Your reply must be the number of lines in the entries that hold the word "down", and nothing else.

Stored data entries
+--

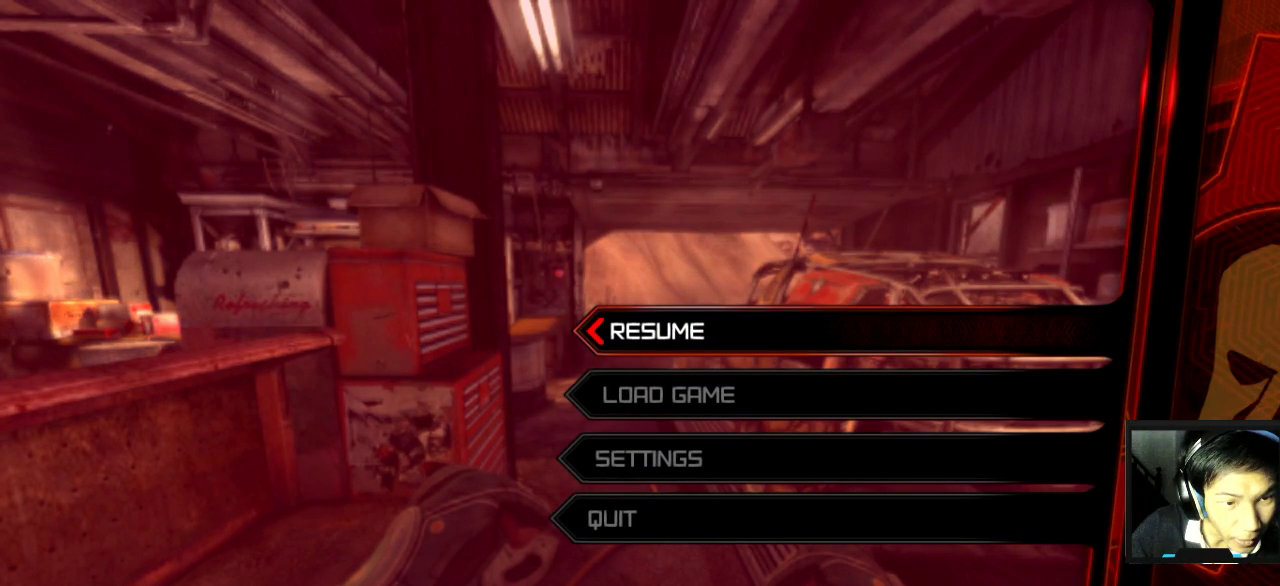
{"keys": [], "mouse": [], "mouse_move": "still", "events": [[33, "mouse_left", "down"], [117, "mouse_left", "up"]]}
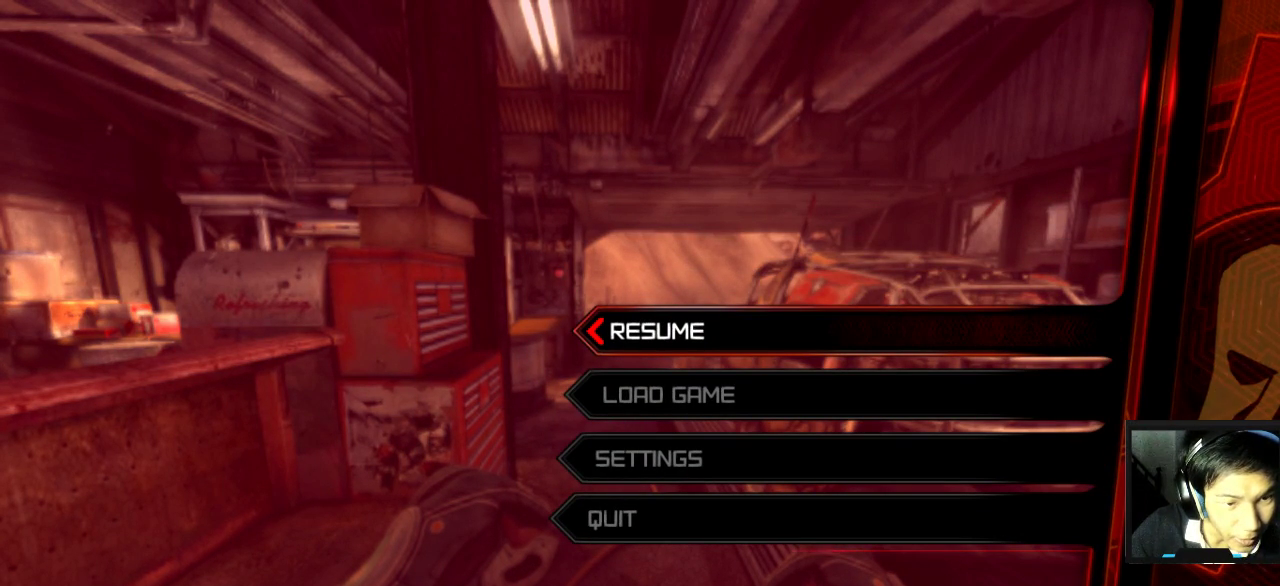
{"keys": [], "mouse": [], "mouse_move": "still", "events": []}
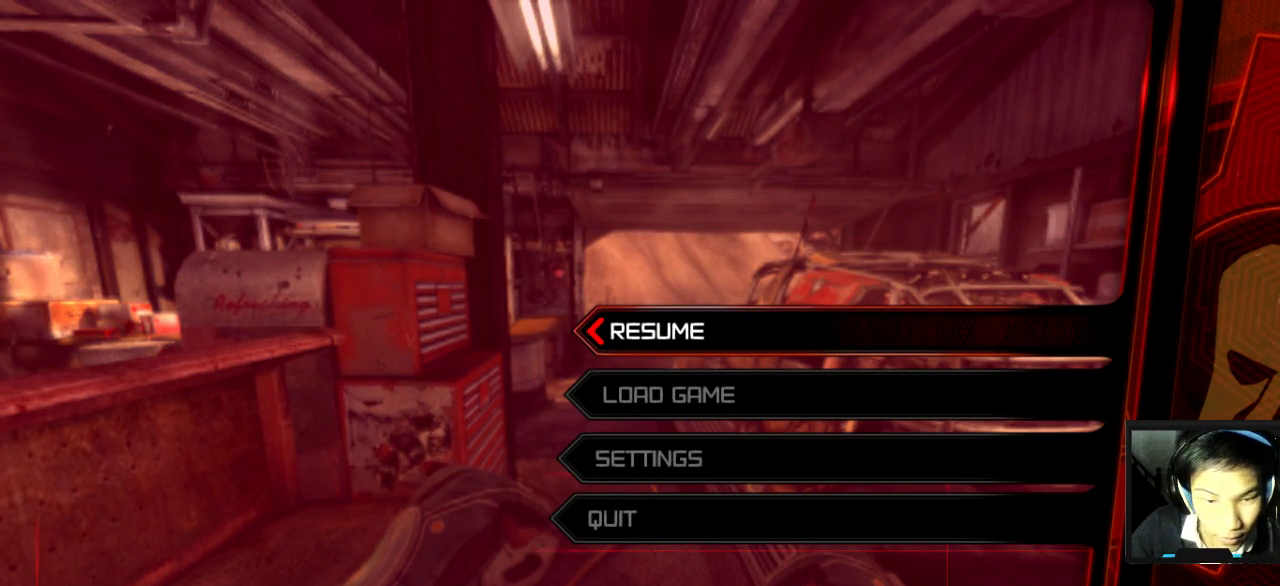
{"keys": [], "mouse": [], "mouse_move": "still", "events": []}
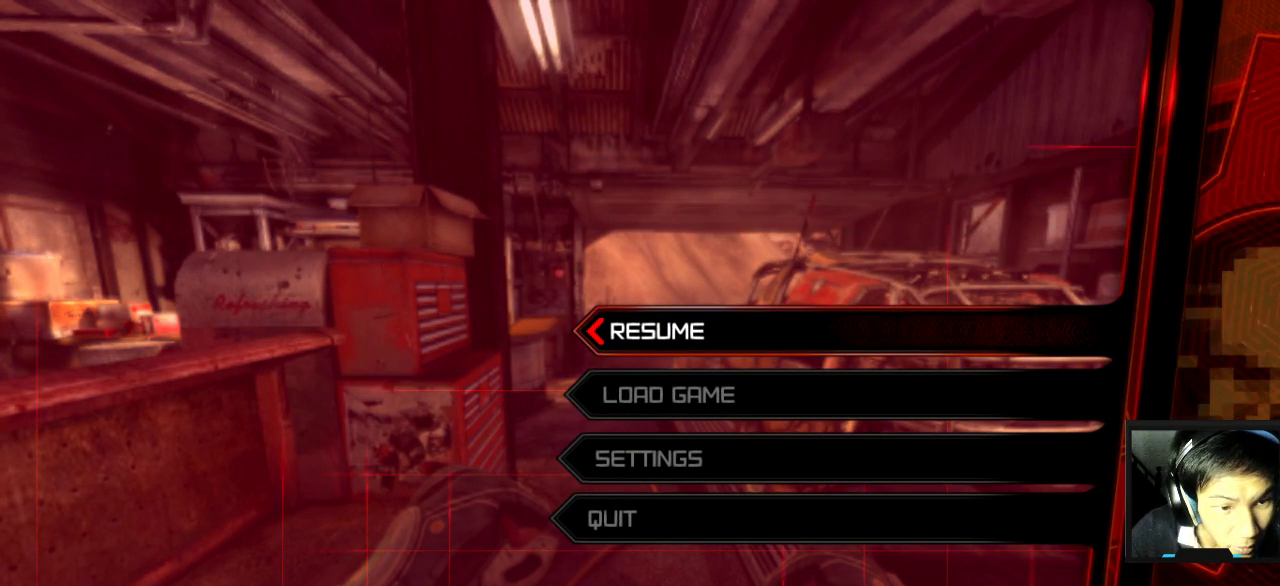
{"keys": [], "mouse": [], "mouse_move": "right", "events": []}
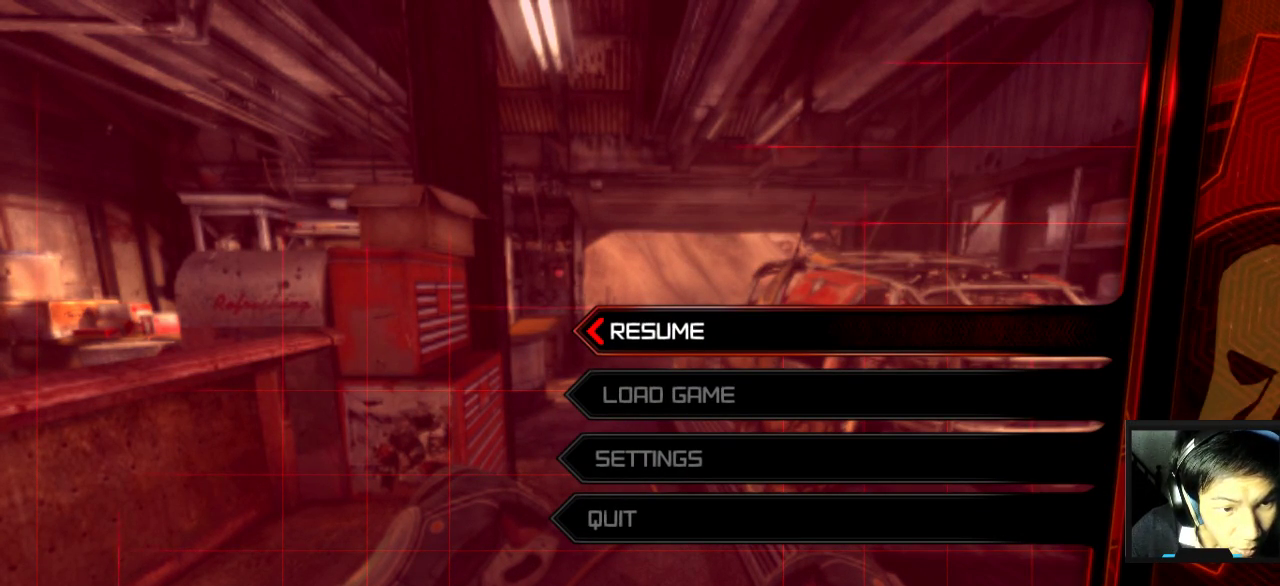
{"keys": [], "mouse": [], "mouse_move": "still", "events": []}
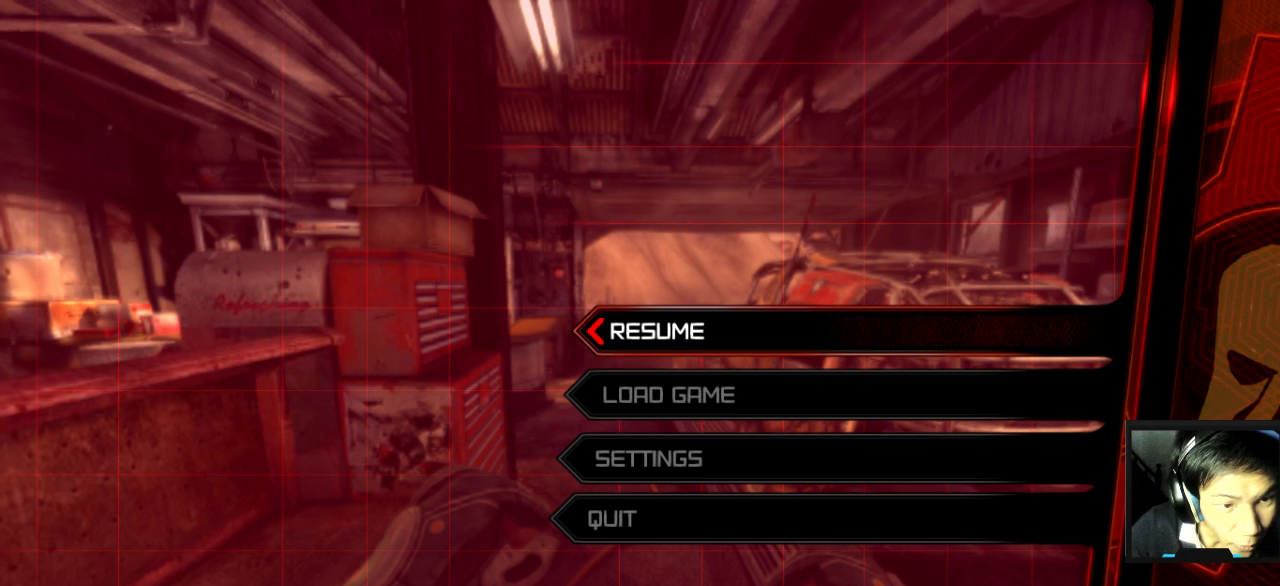
{"keys": [], "mouse": [], "mouse_move": "still", "events": []}
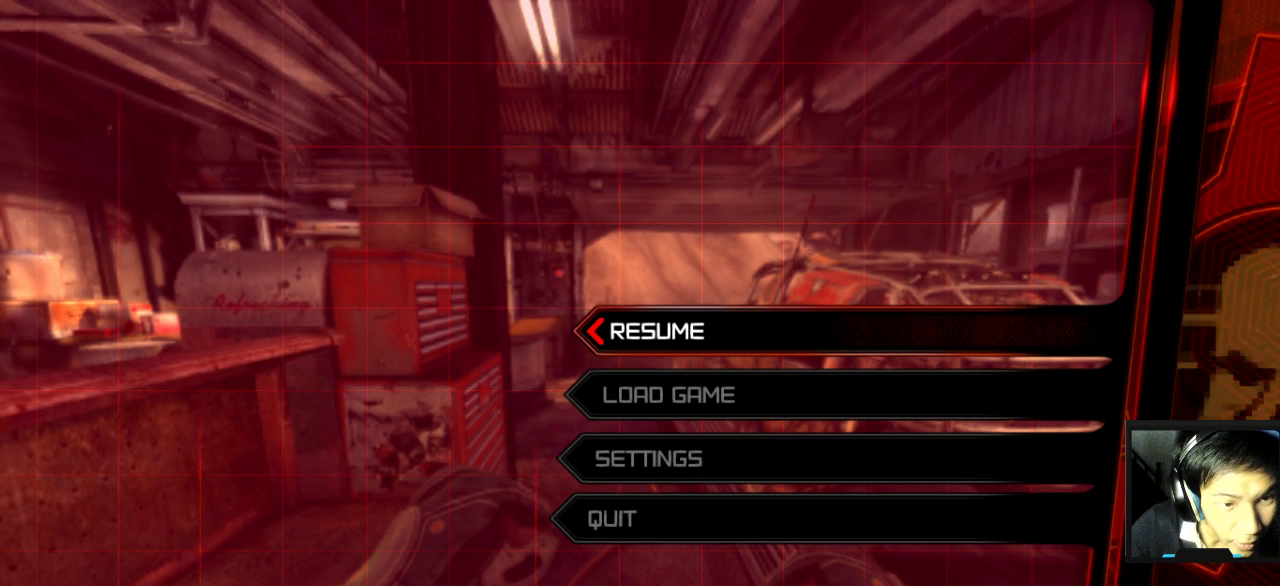
{"keys": [], "mouse": [], "mouse_move": "still", "events": []}
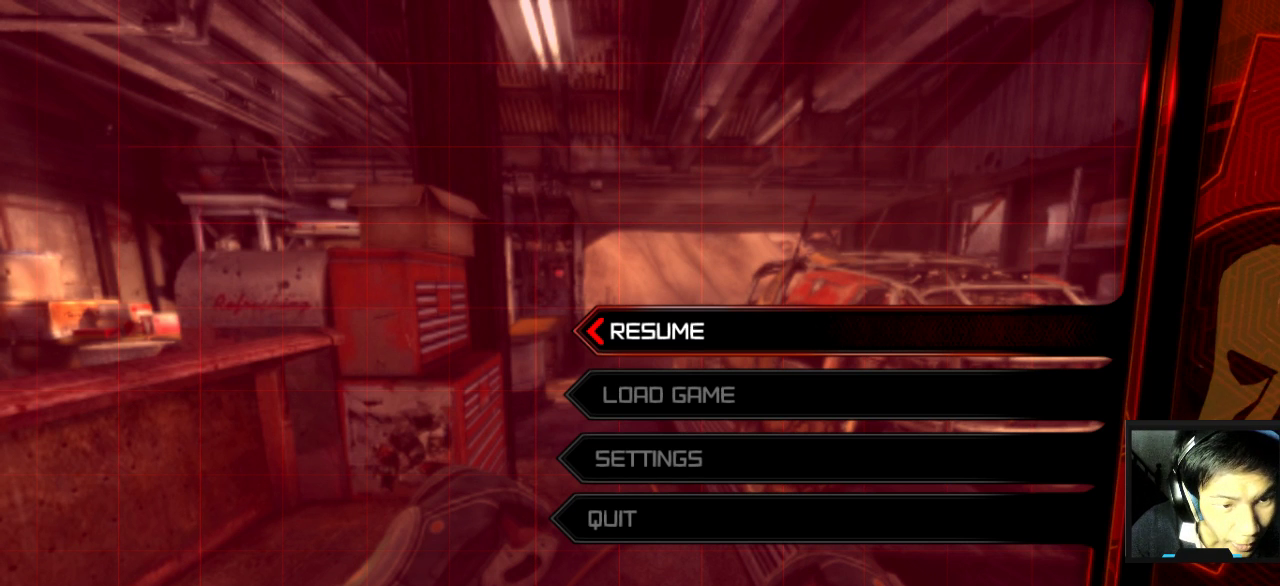
{"keys": [], "mouse": [], "mouse_move": "right", "events": [[417, "mouse_left", "down"], [467, "mouse_left", "up"]]}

+--

RESULT OF THE EXERCISE
2